Tempted not to pray

Anyone who is a pastor will most likely have been appointed for one of two fundamental reasons. Either they will be regarded as a decent preacher and teacher of the Bible or they will have been viewed as particularly pastorally gifted. They will either be seen as good at handling the Word or good at handling people. You occasionally get that rare animal who is very good at both, you sometimes find a strange beast who isn’t great shakes at either. But typically, you either appointed – as most the people in your church judge[d] it [at least at one point in time] – a good bible teacher or a pastorally gifted people person.

The problem with being appointed for some skill or other – whatever that may be – is it is particularly easy to start relying on those God-given abilities in a fairly naturalistic sort of way. If one was appointed to their role as a great preacher, for example, it isn’t hard to see how the skills one has developed may become what we rely on. If you can bash out sermons because that fits your skill set and it is what you have been trained to do and it now feels like second nature, reliance on the Lord expressed through prayer is likely to become a formality or feel significantly less necessary.

The same is true for the one who is pastorally gifted. If you know, by nature and giftedness, you are a people person who has the skills necessary to handle pretty complex pastoral situations with aplomb, the more you do it, the more it will feel like you’ve simply got it down. The more it just feels like something you are able to do because it’s within your abilities, the less it will feel like you need to pray so much about going into tricky pastoral situations. If you feel you’ve got this, you are likely to feel less of a need to rely upon the Lord as you go into it.

The reverse is obviously true too. If I know I’m not the world’s greatest preacher, and think of myself as a barely passable one, the chances are I am likely to be a bit more prayerful about whatever it is I am taking into the pulpit each week. I will have a real sense of the need of the Spirit to be at work because I know my sermons and preaching ability probably aren’t going to be doing much of themselves. Likewise, if I don’t sense I am the world’s most gifted people person, the chances are I am going to be praying that extra bit harder when I am walking into difficult pastoral situations, or indeed, fairly run of the mill ones. If I feel that lack within myself, I am going to feel my need to rely on the Lord more keenly.

I think those things are fairly obvious and evident. We pray more when we feel unable; we pray less when we think we’ve got the resources at our disposal to achieve decent results on our own. One might think, then, that the answer to our prayerlessness is to cultivate a sense of being particularly rubbish at everything in order to convince ourselves to pray more. Even if we happen to be the next C.H. Spurgeon, we kind of pretend we’re not so we’ll pray more. Even if we are the most pastorally able of pastors, we have to develop a false humility and pretend we’re rubbish if we’re going to pray. But even saying that out loud, we can see that is a nonsense that will neither work – because we’ll know it isn’t true really – nor does it address the heart of the problem.
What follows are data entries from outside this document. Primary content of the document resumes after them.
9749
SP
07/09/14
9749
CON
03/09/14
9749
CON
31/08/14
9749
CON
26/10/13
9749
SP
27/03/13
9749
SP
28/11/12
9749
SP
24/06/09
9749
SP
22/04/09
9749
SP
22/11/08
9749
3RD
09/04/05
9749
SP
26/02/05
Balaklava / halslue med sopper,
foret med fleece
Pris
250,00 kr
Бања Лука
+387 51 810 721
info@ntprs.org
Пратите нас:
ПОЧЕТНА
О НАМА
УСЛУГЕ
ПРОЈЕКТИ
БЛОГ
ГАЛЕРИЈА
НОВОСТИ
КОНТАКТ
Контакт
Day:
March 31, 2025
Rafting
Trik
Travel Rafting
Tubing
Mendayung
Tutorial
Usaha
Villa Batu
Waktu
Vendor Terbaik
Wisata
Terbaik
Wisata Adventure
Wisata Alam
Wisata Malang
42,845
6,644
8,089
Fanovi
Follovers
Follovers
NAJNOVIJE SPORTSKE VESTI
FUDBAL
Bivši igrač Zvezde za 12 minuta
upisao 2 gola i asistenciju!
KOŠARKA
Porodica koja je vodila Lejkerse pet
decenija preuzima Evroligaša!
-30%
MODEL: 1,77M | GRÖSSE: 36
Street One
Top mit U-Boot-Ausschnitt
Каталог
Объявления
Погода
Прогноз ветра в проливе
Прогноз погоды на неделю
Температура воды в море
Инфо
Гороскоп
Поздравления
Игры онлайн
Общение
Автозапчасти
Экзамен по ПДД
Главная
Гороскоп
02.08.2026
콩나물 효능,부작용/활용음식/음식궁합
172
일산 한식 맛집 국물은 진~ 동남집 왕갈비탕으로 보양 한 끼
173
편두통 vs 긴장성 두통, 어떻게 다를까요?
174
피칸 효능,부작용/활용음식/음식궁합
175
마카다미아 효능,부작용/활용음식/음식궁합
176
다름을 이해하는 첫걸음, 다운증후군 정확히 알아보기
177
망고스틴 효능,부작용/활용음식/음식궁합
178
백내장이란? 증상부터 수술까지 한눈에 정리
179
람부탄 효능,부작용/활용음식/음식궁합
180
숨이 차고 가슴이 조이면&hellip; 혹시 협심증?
Rather than create a false sense of lack that isn’t real, we are better looking at what Jesus said. He doesn’t tell all preachers they’re really actually rubbish and better ask him for help. Rather, in John 3, he is clear that even the world’s greatest preacher isn’t going to see any fruit is the Spirit isn’t blowing. That is, you don’t have to pretend you’re a rubbish preacher when you’re not, you just have to realise that you could preach the most objectively fine sermon the world has ever heard and still achieve nothing because there is a part of the work that is above our pay grade. The same is true for our pastoral work too. Jesus was not lying when he said, ‘apart from me, you can do nothing’ (John 15:5). It’s not that you aren’t gifted, or that you don’t have skills, it’s that there are simply bits beyond what Jesus calls us to do that he specifically hasn’t called us to do because we can’t do them and it requires him to do in order to make any of what we might do actually accomplish anything at all.

When we realise that, we might pray a bit more. It’s not that our preaching isn’t very good really. It’s not that our pastoral skills are non-existent. It’s that the work God has called us to do – preach the Word and care for the sheep – that is within our grasp requires the Spirit to be at work to cause those things to bear any fruit. Jesus hasn’t given us the job of changing people’s hearts, causing conversions and catylising spiritual growth because they are all beyond us. He has called us to preach the Word and love the sheep, and he is pleased to use those as means he might work through to accomplish these things, but they are not a result of our work but his. The finest preacher and the greatest pastor can rightly affirm their real skill set, but they must also affirm that it is the Lord Jesus who will make those things accomplish anything in the end.

We don’t have to have a false humility about what God has gifted us to do. We can recognise our skills and abilities ultimately come from him, but we can rightly recognise them where they exist. But we can be prayerful – even with our personal abilities – because apart from the Spirit moving, those things are of no value. That is why we shouldn’t let our giftedness lead to prayerlessness. Apart from him doing the work that only he can do, our work is in vain.